Assistant Professor of Radiology, Center for Biomedical Imaging, New York University
Dr. Jonathan Polimeni is Assistant Professor of Radiology at Harvard Medical School and of Biomedical Engineering at Massachusetts General Hospital, Athinoula A. Martinos Center for Biomedical Imaging. In his research, he focuses on the fundamental understanding of neural activity in the brain, often in the visual cortex. In pursuing this understanding, Dr. Polimeni has along the way pushed the boundaries of fMRI. His work has resulted in many contributions to both neuroscience and functional imaging science, both in insights gained and in technical advancements. We had the opportunity to chat with Dr. Polimeni about his experience as a scientist and his vision on functional imaging.
Steven Baete (SB): To start things off, if you were not talking to brain mappers or scientists, how would you describe your research and your most proud scientific accomplishment?

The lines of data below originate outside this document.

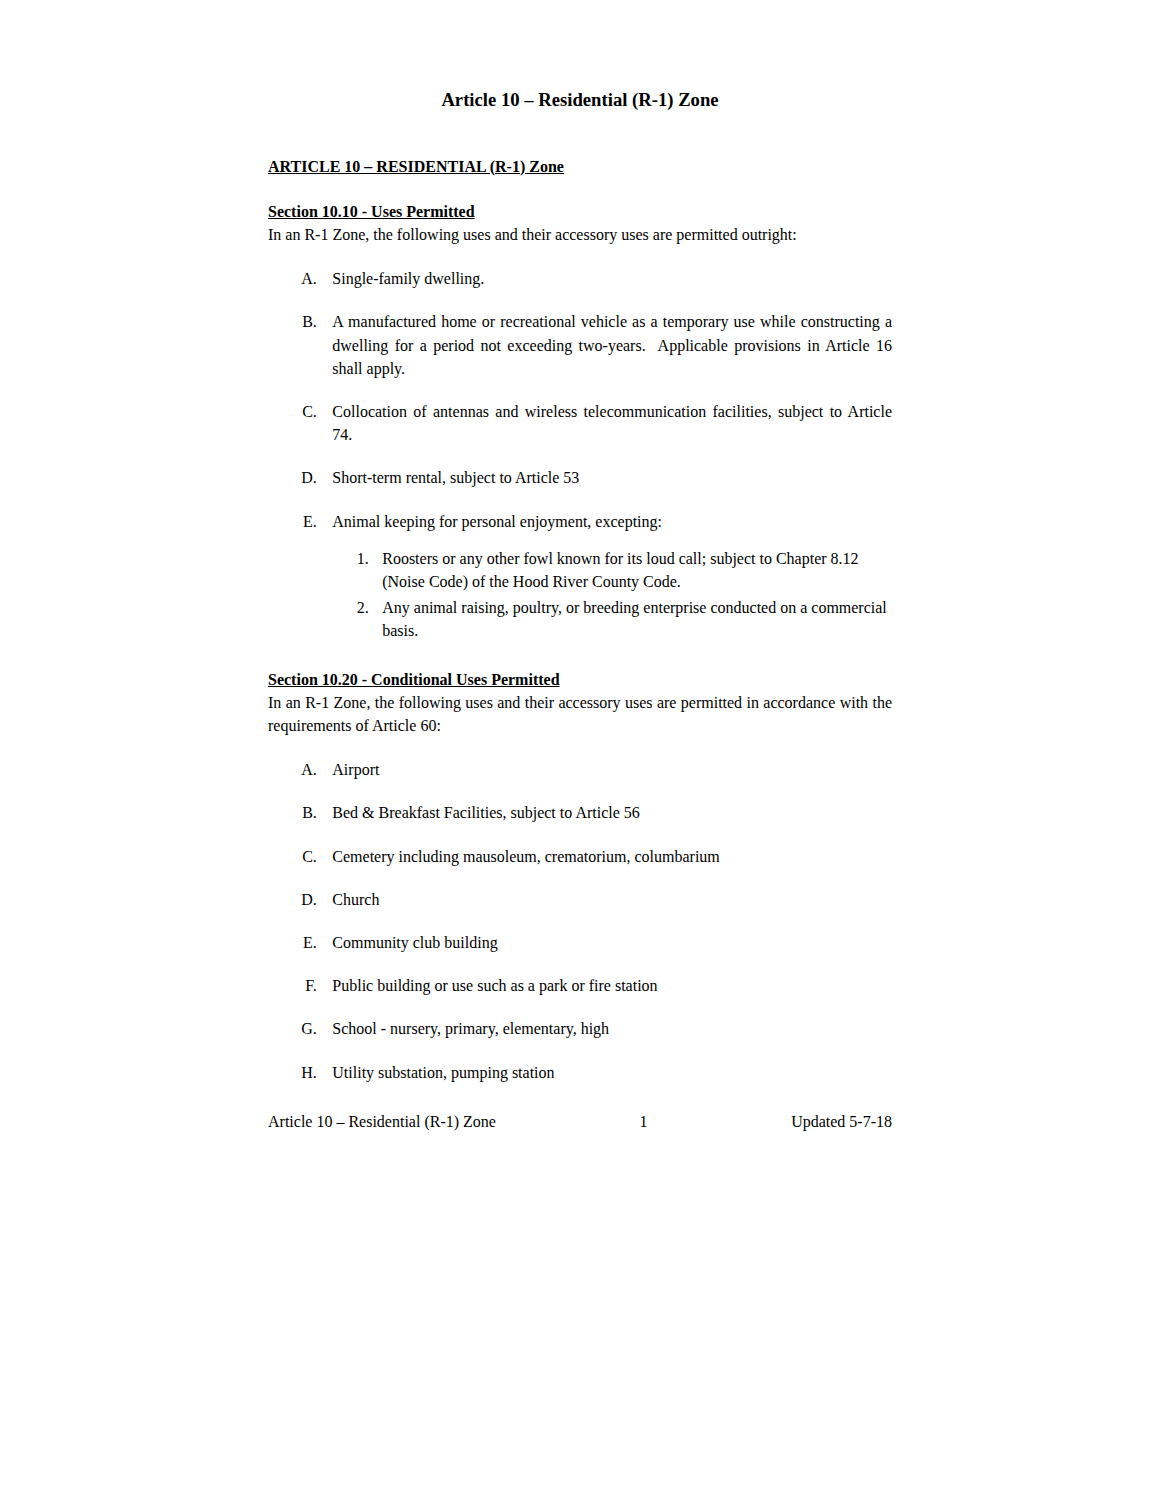Article 10 – Residential (R-1) Zone
ARTICLE 10 – RESIDENTIAL (R-1) Zone
Section 10.10 - Uses Permitted
In an R-1 Zone, the following uses and their accessory uses are permitted outright:
Single-family dwelling.
A manufactured home or recreational vehicle as a temporary use while constructing a dwelling for a period not exceeding two-years. Applicable provisions in Article 16 shall apply.
Collocation of antennas and wireless telecommunication facilities, subject to Article 74.
Short-term rental, subject to Article 53
Animal keeping for personal enjoyment, excepting:
Roosters or any other fowl known for its loud call; subject to Chapter 8.12 (Noise Code) of the Hood River County Code.
Any animal raising, poultry, or breeding enterprise conducted on a commercial basis.
Section 10.20 - Conditional Uses Permitted
In an R-1 Zone, the following uses and their accessory uses are permitted in accordance with the requirements of Article 60:
Airport
Bed & Breakfast Facilities, subject to Article 56
Cemetery including mausoleum, crematorium, columbarium
Church
Community club building
Public building or use such as a park or fire station
School - nursery, primary, elementary, high
Utility substation, pumping station
Article 10 – Residential (R-1) Zone
1
Updated 5-7-18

Jon Polimeni (JP): I would first say that MRI tracks brain function not by detecting neural activity directly. Instead, you can see where the blood flow is increased in the brain in order to deliver oxygen to where it is needed. And because of the magnetic properties of the blood, we can track this with MRI. The blood vessels of the brain are quite smart, and can deliver blood exactly to where it is needed, when it is needed. The goal of my work is to understand how the blood flow is delivered to the brain and to build technologies to image this delivery more clearly. To make functional MRI a better tool to see neural activity and brain function in working brains.
My proudest scientific accomplishment is just to be able to contribute. As a domain, I feel like we have been able to both develop technologies to improve our abilities to track brain function with fMRI and to shed a few insights into this blood flow regulation. I am not sure if I can point to a single achievement, I am just happy to be a part of this endeavor.